Facile è pensare ad Abramo e ai tre giorni di marcia sull’erta del monte Moria, stringendo la mano del figlio Isacco e custodendo nel cuore lo sconcertante imperativo divino del sacrificio (Genesi, 22); oppure possiamo ricorrere alla lacerante e fluviale interrogazione di Giobbe; o ancora al grido dello stesso Cristo in croce: «Dio mio, Dio mio, perché mi hai abbandonato?». O tanto per scegliere un emblema moderno, tra i tanti possibili, alla «notte oscura» di un mistico altissimo come san Giovanni della Croce e, per venire a noi, al dramma del pastore Ericsson in crisi di fede, nel film Luci d’inverno (1962) di Ingmar Bergman. Scriveva giustamente un teologo francese, Claude Geffré: «Su un piano oggettivo è evidentemente impossibile parlare di una non credenza nella fede. Ma sul piano esistenziale si può arrivare a discernere una simultaneità di fede e di non credenza. Ciò non fa che sottolineare la natura stessa della fede come dono gratuito di Dio e come esperienza comunitaria: il vero soggetto della fede è una comunità e non un individuo isolato».

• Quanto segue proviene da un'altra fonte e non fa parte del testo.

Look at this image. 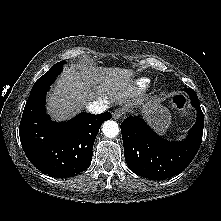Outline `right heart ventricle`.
Listing matches in <instances>:
<instances>
[{
    "mask_svg": "<svg viewBox=\"0 0 221 221\" xmlns=\"http://www.w3.org/2000/svg\"><path fill=\"white\" fill-rule=\"evenodd\" d=\"M150 80L148 78H140L135 81L132 90L133 91H142L148 87Z\"/></svg>",
    "mask_w": 221,
    "mask_h": 221,
    "instance_id": "e07e8e85",
    "label": "right heart ventricle"
}]
</instances>
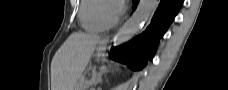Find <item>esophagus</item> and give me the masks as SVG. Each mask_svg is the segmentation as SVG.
<instances>
[{"label": "esophagus", "mask_w": 228, "mask_h": 90, "mask_svg": "<svg viewBox=\"0 0 228 90\" xmlns=\"http://www.w3.org/2000/svg\"><path fill=\"white\" fill-rule=\"evenodd\" d=\"M104 42L106 41H109V36H106L104 39H103Z\"/></svg>", "instance_id": "1"}]
</instances>
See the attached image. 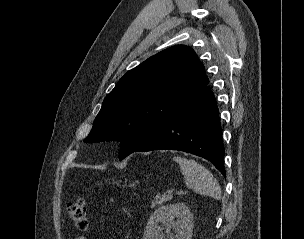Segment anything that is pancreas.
I'll use <instances>...</instances> for the list:
<instances>
[{"instance_id": "pancreas-1", "label": "pancreas", "mask_w": 304, "mask_h": 239, "mask_svg": "<svg viewBox=\"0 0 304 239\" xmlns=\"http://www.w3.org/2000/svg\"><path fill=\"white\" fill-rule=\"evenodd\" d=\"M170 199H171V197L168 196V195H164V196H162V197L156 196V197L154 198V200L152 201V207H154V206L157 205V204H158V205H161V204H163V203L169 201Z\"/></svg>"}]
</instances>
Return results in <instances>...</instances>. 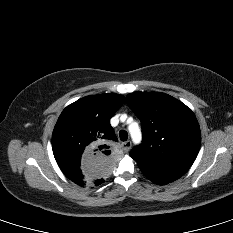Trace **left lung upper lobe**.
<instances>
[{
    "mask_svg": "<svg viewBox=\"0 0 233 233\" xmlns=\"http://www.w3.org/2000/svg\"><path fill=\"white\" fill-rule=\"evenodd\" d=\"M126 101L141 120L143 141L130 156L140 165L187 171L201 143L198 121L190 108L161 92H133Z\"/></svg>",
    "mask_w": 233,
    "mask_h": 233,
    "instance_id": "left-lung-upper-lobe-1",
    "label": "left lung upper lobe"
}]
</instances>
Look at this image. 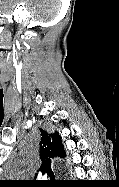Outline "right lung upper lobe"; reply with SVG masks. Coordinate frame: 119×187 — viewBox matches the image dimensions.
Returning a JSON list of instances; mask_svg holds the SVG:
<instances>
[{
    "instance_id": "obj_1",
    "label": "right lung upper lobe",
    "mask_w": 119,
    "mask_h": 187,
    "mask_svg": "<svg viewBox=\"0 0 119 187\" xmlns=\"http://www.w3.org/2000/svg\"><path fill=\"white\" fill-rule=\"evenodd\" d=\"M41 141H40V158L42 166L40 171L43 173L52 174L51 163L54 157L64 158L65 151L62 145L61 138L57 132L47 133V131L41 129Z\"/></svg>"
}]
</instances>
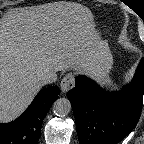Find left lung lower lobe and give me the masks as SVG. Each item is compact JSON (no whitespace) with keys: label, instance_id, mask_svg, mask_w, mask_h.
I'll list each match as a JSON object with an SVG mask.
<instances>
[{"label":"left lung lower lobe","instance_id":"obj_1","mask_svg":"<svg viewBox=\"0 0 144 144\" xmlns=\"http://www.w3.org/2000/svg\"><path fill=\"white\" fill-rule=\"evenodd\" d=\"M144 94V57L130 85L105 92L93 80L78 76L67 94L80 144H117L137 125Z\"/></svg>","mask_w":144,"mask_h":144}]
</instances>
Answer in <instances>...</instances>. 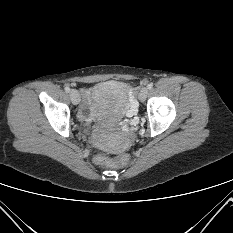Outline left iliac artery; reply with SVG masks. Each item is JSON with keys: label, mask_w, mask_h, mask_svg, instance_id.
I'll use <instances>...</instances> for the list:
<instances>
[{"label": "left iliac artery", "mask_w": 233, "mask_h": 233, "mask_svg": "<svg viewBox=\"0 0 233 233\" xmlns=\"http://www.w3.org/2000/svg\"><path fill=\"white\" fill-rule=\"evenodd\" d=\"M147 88L148 89H152L153 88V84L152 83L148 84Z\"/></svg>", "instance_id": "1"}]
</instances>
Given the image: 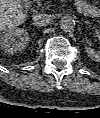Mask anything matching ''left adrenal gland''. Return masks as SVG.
I'll use <instances>...</instances> for the list:
<instances>
[{
	"mask_svg": "<svg viewBox=\"0 0 100 118\" xmlns=\"http://www.w3.org/2000/svg\"><path fill=\"white\" fill-rule=\"evenodd\" d=\"M84 23H85V24H88V22H87V21H85Z\"/></svg>",
	"mask_w": 100,
	"mask_h": 118,
	"instance_id": "1",
	"label": "left adrenal gland"
}]
</instances>
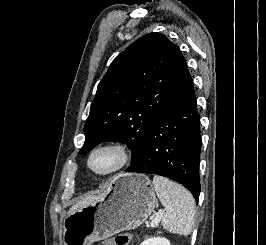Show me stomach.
<instances>
[{
	"label": "stomach",
	"mask_w": 266,
	"mask_h": 245,
	"mask_svg": "<svg viewBox=\"0 0 266 245\" xmlns=\"http://www.w3.org/2000/svg\"><path fill=\"white\" fill-rule=\"evenodd\" d=\"M157 203L154 187L146 175L118 173L109 181L101 201L66 217L64 245H91L121 231L140 227Z\"/></svg>",
	"instance_id": "stomach-1"
}]
</instances>
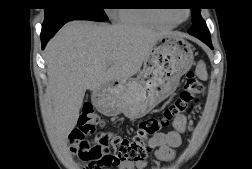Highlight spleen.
<instances>
[{
    "mask_svg": "<svg viewBox=\"0 0 252 169\" xmlns=\"http://www.w3.org/2000/svg\"><path fill=\"white\" fill-rule=\"evenodd\" d=\"M196 74L201 80H207L208 75L206 71V65L203 61H200L196 67Z\"/></svg>",
    "mask_w": 252,
    "mask_h": 169,
    "instance_id": "obj_1",
    "label": "spleen"
}]
</instances>
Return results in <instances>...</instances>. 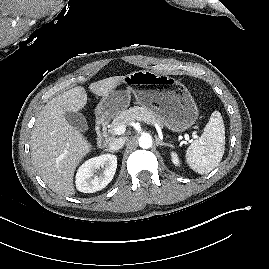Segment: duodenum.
Listing matches in <instances>:
<instances>
[{"instance_id":"duodenum-1","label":"duodenum","mask_w":269,"mask_h":269,"mask_svg":"<svg viewBox=\"0 0 269 269\" xmlns=\"http://www.w3.org/2000/svg\"><path fill=\"white\" fill-rule=\"evenodd\" d=\"M96 133H97V146L99 148H105L110 140L108 133V123L105 119L101 118L97 121Z\"/></svg>"}]
</instances>
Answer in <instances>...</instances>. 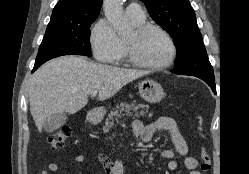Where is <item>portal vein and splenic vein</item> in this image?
Instances as JSON below:
<instances>
[{"label":"portal vein and splenic vein","instance_id":"1","mask_svg":"<svg viewBox=\"0 0 249 174\" xmlns=\"http://www.w3.org/2000/svg\"><path fill=\"white\" fill-rule=\"evenodd\" d=\"M90 94H91L92 97H95V96L97 95V91L94 90V91H92Z\"/></svg>","mask_w":249,"mask_h":174}]
</instances>
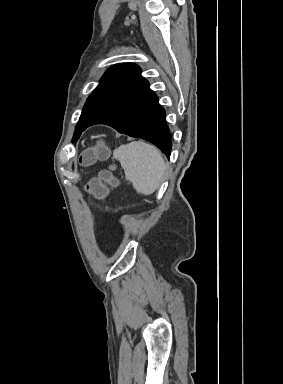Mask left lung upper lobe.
<instances>
[{"label": "left lung upper lobe", "mask_w": 283, "mask_h": 384, "mask_svg": "<svg viewBox=\"0 0 283 384\" xmlns=\"http://www.w3.org/2000/svg\"><path fill=\"white\" fill-rule=\"evenodd\" d=\"M141 69L132 63L116 64L109 68L100 84L88 97L77 124L73 142L86 126L119 103L129 92L145 81Z\"/></svg>", "instance_id": "5c2ea615"}]
</instances>
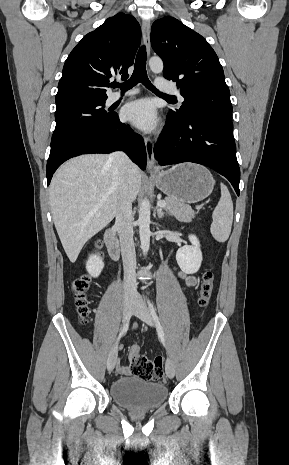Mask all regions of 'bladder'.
Here are the masks:
<instances>
[{
	"label": "bladder",
	"instance_id": "1",
	"mask_svg": "<svg viewBox=\"0 0 289 465\" xmlns=\"http://www.w3.org/2000/svg\"><path fill=\"white\" fill-rule=\"evenodd\" d=\"M109 395L116 404L122 407L154 409L165 402L168 389L160 382L131 376L114 380L110 385Z\"/></svg>",
	"mask_w": 289,
	"mask_h": 465
}]
</instances>
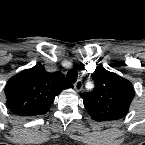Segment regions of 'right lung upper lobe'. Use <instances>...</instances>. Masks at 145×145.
I'll return each instance as SVG.
<instances>
[{
  "mask_svg": "<svg viewBox=\"0 0 145 145\" xmlns=\"http://www.w3.org/2000/svg\"><path fill=\"white\" fill-rule=\"evenodd\" d=\"M61 72L49 73L42 65L26 69L12 78L5 86L8 108L23 117L46 113L55 96L72 88Z\"/></svg>",
  "mask_w": 145,
  "mask_h": 145,
  "instance_id": "obj_1",
  "label": "right lung upper lobe"
}]
</instances>
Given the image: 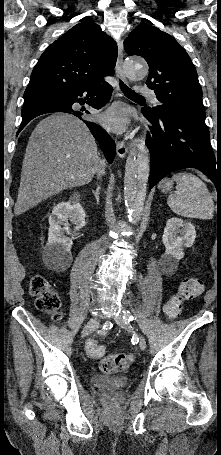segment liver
Instances as JSON below:
<instances>
[{
    "mask_svg": "<svg viewBox=\"0 0 221 455\" xmlns=\"http://www.w3.org/2000/svg\"><path fill=\"white\" fill-rule=\"evenodd\" d=\"M104 165L95 139L81 120L60 113L46 117L27 144L15 215L62 190L88 184Z\"/></svg>",
    "mask_w": 221,
    "mask_h": 455,
    "instance_id": "6515ba94",
    "label": "liver"
}]
</instances>
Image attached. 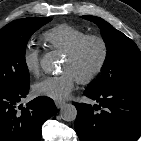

Spostiamoci ora sull’altro versante, quello dell’ateo e delle sue oscillazioni. Il suo stesso anelito, testimoniato per esempio dal citato Dagerman, è già un percorso che s’inoltra nel mistero, a tal punto da configurarsi in preghiera, come è testimoniato da questa invocazione di Aleksandr Zinov’ev, l’autore di Cime abissali (1976): «Ti supplico, mio Dio, cerca di esistere, almeno un poco, apri i tuoi occhi, ti supplico! Non avrai da fare altro che questo, seguire ciò che succede: è ben poco! Ma, o Signore, sforzati di vedere, te ne prego! Vivere senza testimoni, quale inferno! Per questo, forzando la mia voce io grido, io urlo: Padre mio, ti supplico e piango: Esisti!». È la stessa supplica di uno dei nostri poeti contemporanei più originali, Giorgio Caproni (1912-1990): «Dio di volontà, Dio onnipotente, cerca, / (Sforzati!), a furia di insistere, / — almeno — di esistere». È significativo che il concilio Vaticano II abbia riconosciuto che, obbedendo alle ingiunzioni della sua coscienza, anche il non credente può partecipare della risurrezione in Cristo che «vale non solamente per i cristiani, ma anche per tutti gli uomini di buona volontà, nel cui cuore invisibilmente lavora la grazia. Cristo, infatti, è morto per tutti (…) Perciò dobbiamo ritenere che lo Spirito Santo dia a tutti la possibilità di venire associati, nel modo che Dio conosce, al mistero pasquale» (Gaudium et spes, 22).

In ultima analisi l’ostacolo che si leva per questo dialogo-incontro è forse uno solo, quello della superficialità che stinge la fede in una vaga spiritualità e riduce l’ateismo a una negazione banale o sarcastica. Per molti, ai nostri giorni, il «Padre nostro» si trasforma nella caricatura che ne ha fatto Jacques Prévert: «Padre nostro che sei nei cieli, restaci!». O ancora nella ripresa beffarda che il poeta francese ha escogitato della Genesi: «Dio, sorprendendo Adamo ed Eva, / disse: Continuate, ve ne prego, / non disturbatevi di me, / fate come se io non esistessi!». Far come se Dio non esistesse, etsi Deus non daretur, è un po’ il motto della società del nostro tempo: chiuso come egli è nel cielo dorato della sua trascendenza, Dio — o la sua idea — non deve disturbare le nostre coscienze, non deve interferire nei nostri affari, non deve rovinare piaceri e successi.

È questo il grande rischio che mette in difficoltà una ricerca reciproca, lasciando il credente avvolto in una lieve aura di religiosità, di devozione, di ritualismo tradizionale, e il non credente immerso nel realismo pesante delle cose, dell’immediato, dell’interesse. Come annunciava già il profeta Isaia, ci si ritrova in uno stato di atonia: «Guardai, ma non c’era nessuno; tra costoro nessuno era capace di consigliare, nessuno c’era da interrogare per avere una risposta» (41, 28). Il dialogo è proprio per far crescere lo stelo delle domande, ma anche per far sbocciare la corolla delle risposte. Almeno di alcune risposte autentiche e profonde.